THE TASK
Your answer should consist of the lines in the data below that contain "Adhes".

Start of THE INPUT

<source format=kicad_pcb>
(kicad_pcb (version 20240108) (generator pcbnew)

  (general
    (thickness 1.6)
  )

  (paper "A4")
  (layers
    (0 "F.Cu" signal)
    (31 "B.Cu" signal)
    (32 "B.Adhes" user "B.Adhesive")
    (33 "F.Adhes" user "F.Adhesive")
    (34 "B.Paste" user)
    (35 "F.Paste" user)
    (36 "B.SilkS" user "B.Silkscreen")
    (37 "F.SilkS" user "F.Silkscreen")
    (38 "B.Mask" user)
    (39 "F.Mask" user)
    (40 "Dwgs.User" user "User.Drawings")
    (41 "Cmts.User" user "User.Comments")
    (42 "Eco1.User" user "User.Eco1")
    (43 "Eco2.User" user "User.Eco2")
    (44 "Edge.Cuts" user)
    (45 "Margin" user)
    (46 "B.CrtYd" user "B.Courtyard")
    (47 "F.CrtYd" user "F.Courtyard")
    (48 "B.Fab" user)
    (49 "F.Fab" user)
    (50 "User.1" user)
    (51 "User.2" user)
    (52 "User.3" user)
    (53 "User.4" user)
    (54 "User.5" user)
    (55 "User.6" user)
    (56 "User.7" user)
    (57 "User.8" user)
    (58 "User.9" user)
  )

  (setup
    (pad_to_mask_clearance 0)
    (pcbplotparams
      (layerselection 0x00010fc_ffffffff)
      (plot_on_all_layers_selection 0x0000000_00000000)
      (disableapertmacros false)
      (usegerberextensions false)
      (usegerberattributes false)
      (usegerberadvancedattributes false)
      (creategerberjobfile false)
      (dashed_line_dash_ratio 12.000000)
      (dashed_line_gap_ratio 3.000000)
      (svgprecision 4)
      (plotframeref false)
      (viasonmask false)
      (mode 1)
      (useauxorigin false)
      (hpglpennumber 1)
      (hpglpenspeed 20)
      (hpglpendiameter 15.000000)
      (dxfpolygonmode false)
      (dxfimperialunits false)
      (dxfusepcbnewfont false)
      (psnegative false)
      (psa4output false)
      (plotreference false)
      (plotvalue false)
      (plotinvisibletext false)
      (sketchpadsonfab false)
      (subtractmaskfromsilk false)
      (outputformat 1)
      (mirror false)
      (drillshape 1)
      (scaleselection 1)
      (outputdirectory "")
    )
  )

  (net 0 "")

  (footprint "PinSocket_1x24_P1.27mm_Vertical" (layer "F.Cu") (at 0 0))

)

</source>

End of THE INPUT
Start of THE INPUT

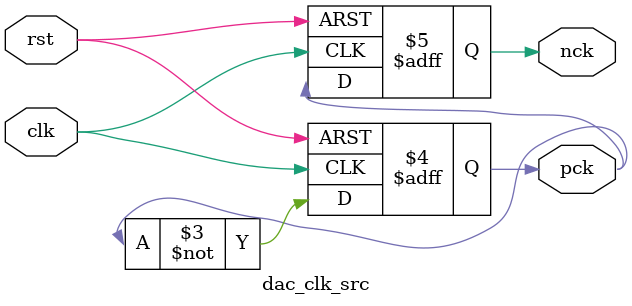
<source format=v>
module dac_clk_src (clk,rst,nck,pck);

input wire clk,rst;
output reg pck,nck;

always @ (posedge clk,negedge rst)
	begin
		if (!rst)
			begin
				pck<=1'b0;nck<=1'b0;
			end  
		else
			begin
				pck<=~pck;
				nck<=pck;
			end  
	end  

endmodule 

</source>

End of THE INPUT

TASK RESPONSE
    (32 "B.Adhes" user "B.Adhesive")
    (33 "F.Adhes" user "F.Adhesive")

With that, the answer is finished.